Single-cell Phospho-Profiling in Pediatric B-cell Precursor Acute Lymphoblastic Leukemia (BCP-ALL) Reveals Signaling Differences in Cytogenetic and Prognostic Subgroups
Reasons for poor response to therapy and/or relapse in pediatric ALL remain poorly understood, especially in patients originally stratified into low-risk groups. As it is widely known that oncogenesis and tumor progression are supported by alterations in cellular signaling, we analyzed 22 primary xenografted BCP- ALL samples in respect to their potential to react to a given stimulus in vitro and related the phosphorylation profiles to the clinical characteristics of the corresponding patients. Phospho-specific antibodies in combination with surface staining in flow cytometry were used to analyze specific signaling molecules of leukemia cells at a single cell level.
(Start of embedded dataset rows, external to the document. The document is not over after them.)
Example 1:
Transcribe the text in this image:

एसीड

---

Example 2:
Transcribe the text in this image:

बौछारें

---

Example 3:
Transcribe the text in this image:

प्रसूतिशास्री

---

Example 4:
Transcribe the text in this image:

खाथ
We detected differences in signaling patterns between cytogenetic subgroups as well as other prognostic subgroups (e.g. CD34-positivity, hyperleucocytosis, response to induction chemotherapy and relapse).
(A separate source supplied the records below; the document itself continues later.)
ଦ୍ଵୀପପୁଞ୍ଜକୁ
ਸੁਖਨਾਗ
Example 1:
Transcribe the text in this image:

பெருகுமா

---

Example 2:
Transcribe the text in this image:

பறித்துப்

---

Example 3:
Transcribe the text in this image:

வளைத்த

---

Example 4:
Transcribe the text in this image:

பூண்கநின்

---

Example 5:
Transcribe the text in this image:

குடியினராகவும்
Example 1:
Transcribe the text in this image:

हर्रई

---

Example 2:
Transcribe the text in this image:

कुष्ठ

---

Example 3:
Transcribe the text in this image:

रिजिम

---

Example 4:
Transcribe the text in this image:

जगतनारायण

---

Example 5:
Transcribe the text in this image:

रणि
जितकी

Despite similar basal phosphorylation levels, cytogenetic and other prognostic subgroups display specific profiles of signaling networks after stimulation with various stimulants. This strategy will therefore prove helpful to identify mechanisms by which different subgroups with distinct clinical outcomes interpret environmental signals and hereby define pathways important for continued survival, proliferation and resistance eventually leading to novel biomarkers and targeted therapies.